Forum Thread: Metasploit Questions

Hi there,
im null and ive been on null-byte for quite sometime now.

i decided to make an account because, Why not? i love it here and i guess it would be better if i was a part of the community. Anyway..

I have some questions about Metasploit. (i still have little knowledge about all this, sorry.)


okay, i understand that LHOST is what the payload (i think that's what you call it.) should connect back to; and that LPORT is what port it should be on. my question/s is/are:

Should it matter what port I choose? if so, how do i port forward? (Im not sure if this is the solution to that)

(if) it works! i managed to make the pay load connect back and i have a console.
cool, i have a terminal thats connected.. after im done doing whatever (Ethical) how do i connect back?

can i just fire-up my listener and connect back? (so long as the person has Internet connection of course.) or does the person have to try to open the payload again?

i guess that's t for now.

Thank you for reading.


EDIT: I'm connect to the internet via WiFi and I'm using kali linux 2.0 (sana)

5 Responses

  1. It is a good habit to use common ports that relate to your exploit. For example if you exploit a web browser it would be a good guess that ports 80 (http) and ports (443) will be usable. This will also look less suspicious to anyone paying attention.

Port forwarding is used for a few things, but in context of what I think your asking you would only need to use it if you are attacking across the WAN and not your LAN. To set it up you have to look up how for your router, not all are the same. A good place to start with that other than Google is Port Forward

  1. No and no, you will need to setup persistence so the machine will connect back to you when you want it to. Try starting here to figure out how that's done Persistence

I believe that using higher ports is less suspicious. Someone checking netstat will usually overlook higher ports but might investigate if an unknown connection has been made on a port that does not normally have unknown traffic.

I might be wrong in the psychological thinking, but that is just what my experience taught me. I see your point though, and it all really boils down to how alert the target is to any threats.


It's just more of an opinion really rather than just right or wrong. Personally in my experience common ports are more likely to get through any security measures and get me the shell. Even more so if I can disguise the traffic as the protocol that uses the port such as http or even better https. To me it looks more common for a victim to be connected on these ports to a foreign address than an uncommon port connected to a foreign address.
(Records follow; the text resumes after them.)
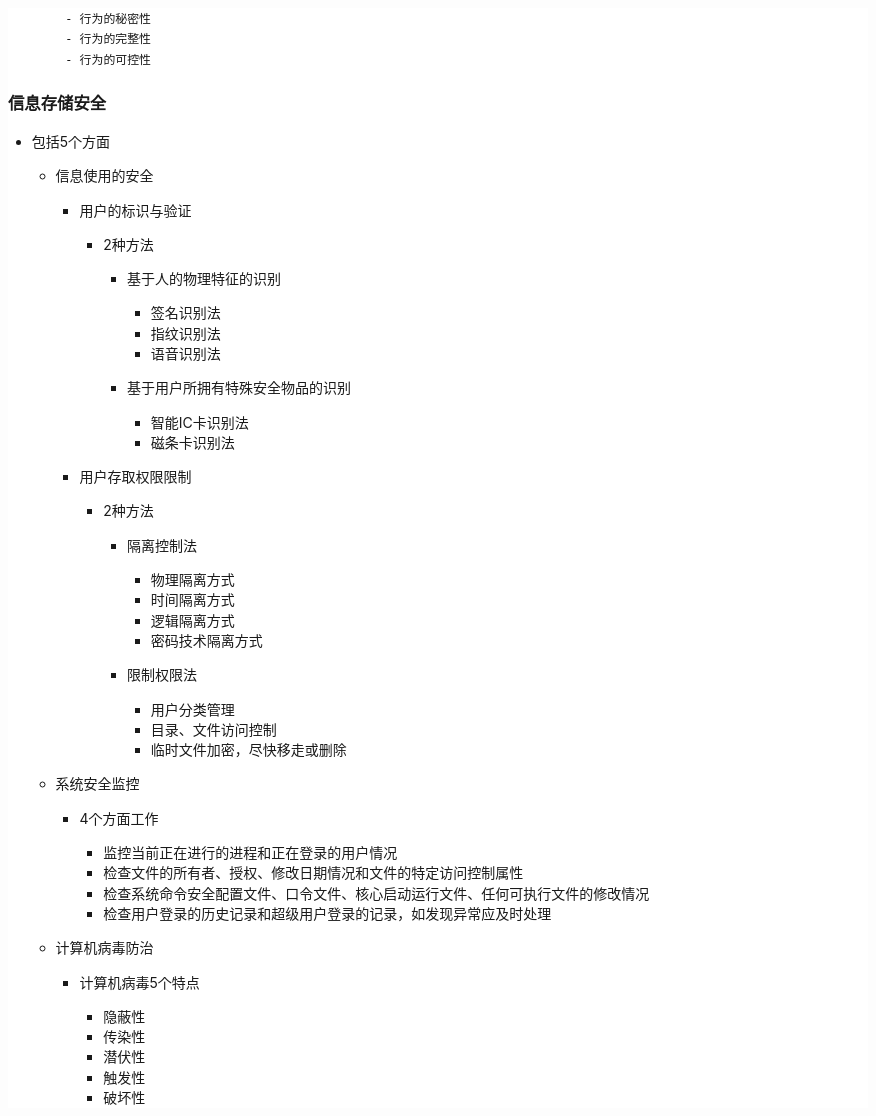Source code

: 			- 行为的秘密性
			- 行为的完整性
			- 行为的可控性

### 信息存储安全

- 包括5个方面

	- 信息使用的安全

		- 用户的标识与验证

			- 2种方法

				- 基于人的物理特征的识别

					- 签名识别法
					- 指纹识别法
					- 语音识别法

				- 基于用户所拥有特殊安全物品的识别

					- 智能IC卡识别法
					- 磁条卡识别法

		- 用户存取权限限制

			- 2种方法

				- 隔离控制法

					- 物理隔离方式
					- 时间隔离方式
					- 逻辑隔离方式
					- 密码技术隔离方式

				- 限制权限法

					- 用户分类管理
					- 目录、文件访问控制
					- 临时文件加密，尽快移走或删除

	- 系统安全监控

		- 4个方面工作

			- 监控当前正在进行的进程和正在登录的用户情况
			- 检查文件的所有者、授权、修改日期情况和文件的特定访问控制属性
			- 检查系统命令安全配置文件、口令文件、核心启动运行文件、任何可执行文件的修改情况
			- 检查用户登录的历史记录和超级用户登录的记录，如发现异常应及时处理

	- 计算机病毒防治

		- 计算机病毒5个特点

			- 隐蔽性
			- 传染性
			- 潜伏性
			- 触发性
			- 破坏性
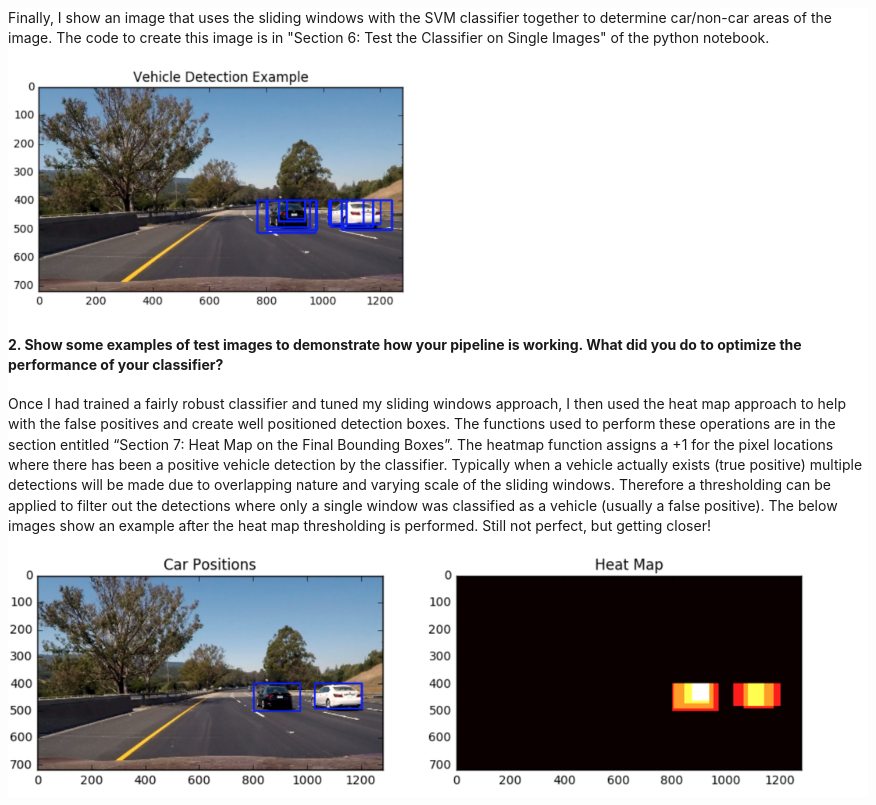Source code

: Finally, I show an image that uses the sliding windows with the SVM classifier together to determine car/non-car areas of the image. The code to create this image is in "Section 6: Test the Classifier on Single Images" of the python notebook.

<img src="output_images/VehicleDetection_ex.png" width="400">

#### 2. Show some examples of test images to demonstrate how your pipeline is working.  What did you do to optimize the performance of your classifier?

Once I had trained a fairly robust classifier and tuned my sliding windows approach, I then used the heat map approach to help with the false positives and create well positioned detection boxes. The functions used to perform these operations are in the section entitled “Section 7: Heat Map on the Final Bounding Boxes”. The heatmap function assigns a +1 for the pixel locations where there has been a positive vehicle detection by the classifier. Typically when a vehicle actually exists (true positive) multiple detections will be made due to overlapping nature and varying scale of the sliding windows. Therefore a thresholding can be applied to filter out the detections where only a single window was classified as a vehicle (usually a false positive). The below images show an example after the heat map thresholding is performed. Still not perfect, but getting closer! 

<img src="output_images/HeatMap.png" width="800">
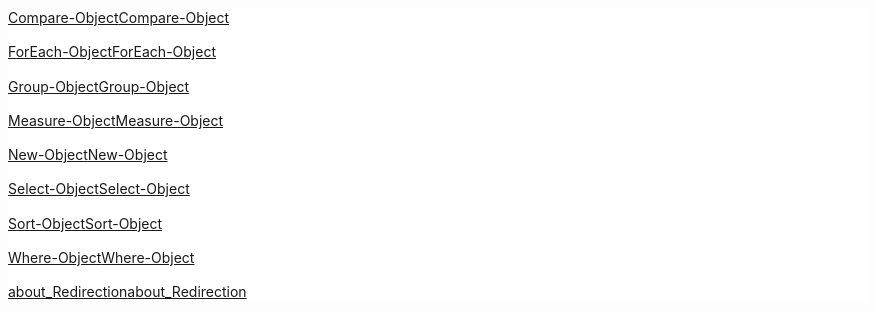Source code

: [<span data-ttu-id="3b847-161">Compare-Object</span><span class="sxs-lookup"><span data-stu-id="3b847-161">Compare-Object</span></span>](Compare-Object.md)

[<span data-ttu-id="3b847-162">ForEach-Object</span><span class="sxs-lookup"><span data-stu-id="3b847-162">ForEach-Object</span></span>](../Microsoft.PowerShell.Core/ForEach-Object.md)

[<span data-ttu-id="3b847-163">Group-Object</span><span class="sxs-lookup"><span data-stu-id="3b847-163">Group-Object</span></span>](Group-Object.md)

[<span data-ttu-id="3b847-164">Measure-Object</span><span class="sxs-lookup"><span data-stu-id="3b847-164">Measure-Object</span></span>](Measure-Object.md)

[<span data-ttu-id="3b847-165">New-Object</span><span class="sxs-lookup"><span data-stu-id="3b847-165">New-Object</span></span>](New-Object.md)

[<span data-ttu-id="3b847-166">Select-Object</span><span class="sxs-lookup"><span data-stu-id="3b847-166">Select-Object</span></span>](Select-Object.md)

[<span data-ttu-id="3b847-167">Sort-Object</span><span class="sxs-lookup"><span data-stu-id="3b847-167">Sort-Object</span></span>](Sort-Object.md)

[<span data-ttu-id="3b847-168">Where-Object</span><span class="sxs-lookup"><span data-stu-id="3b847-168">Where-Object</span></span>](../Microsoft.PowerShell.Core/Where-Object.md)

[<span data-ttu-id="3b847-169">about_Redirection</span><span class="sxs-lookup"><span data-stu-id="3b847-169">about_Redirection</span></span>](../Microsoft.PowerShell.Core/About/about_Redirection.md)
Higher ports like what you are saying can be nice in situations where machines have multiple applications installed and no one knows what ports they really use. I think of it more in pivoting or lateral movements where web traffic would stand out between two machines that don't host a web site. These ports may be more likely to go unnoticed since hopefully no one knows what ports the vendors have chosen to use.

# 1 #

• You can use any port, as long as it is not being used by another service at that particular time.

• You only need to port forward if you are planning to perform the exploits on a Wide Area Network (WAN) which is usually the internet.


# 2 #

• You will need to set up persistence for that to work independently.


Feel free to use the search function on top of each page to look for further help.


Thank you, both of the articles are very helpful.

i don't have access to my router, only my cousin knows the password to it.
is there a way to check what ports i can use?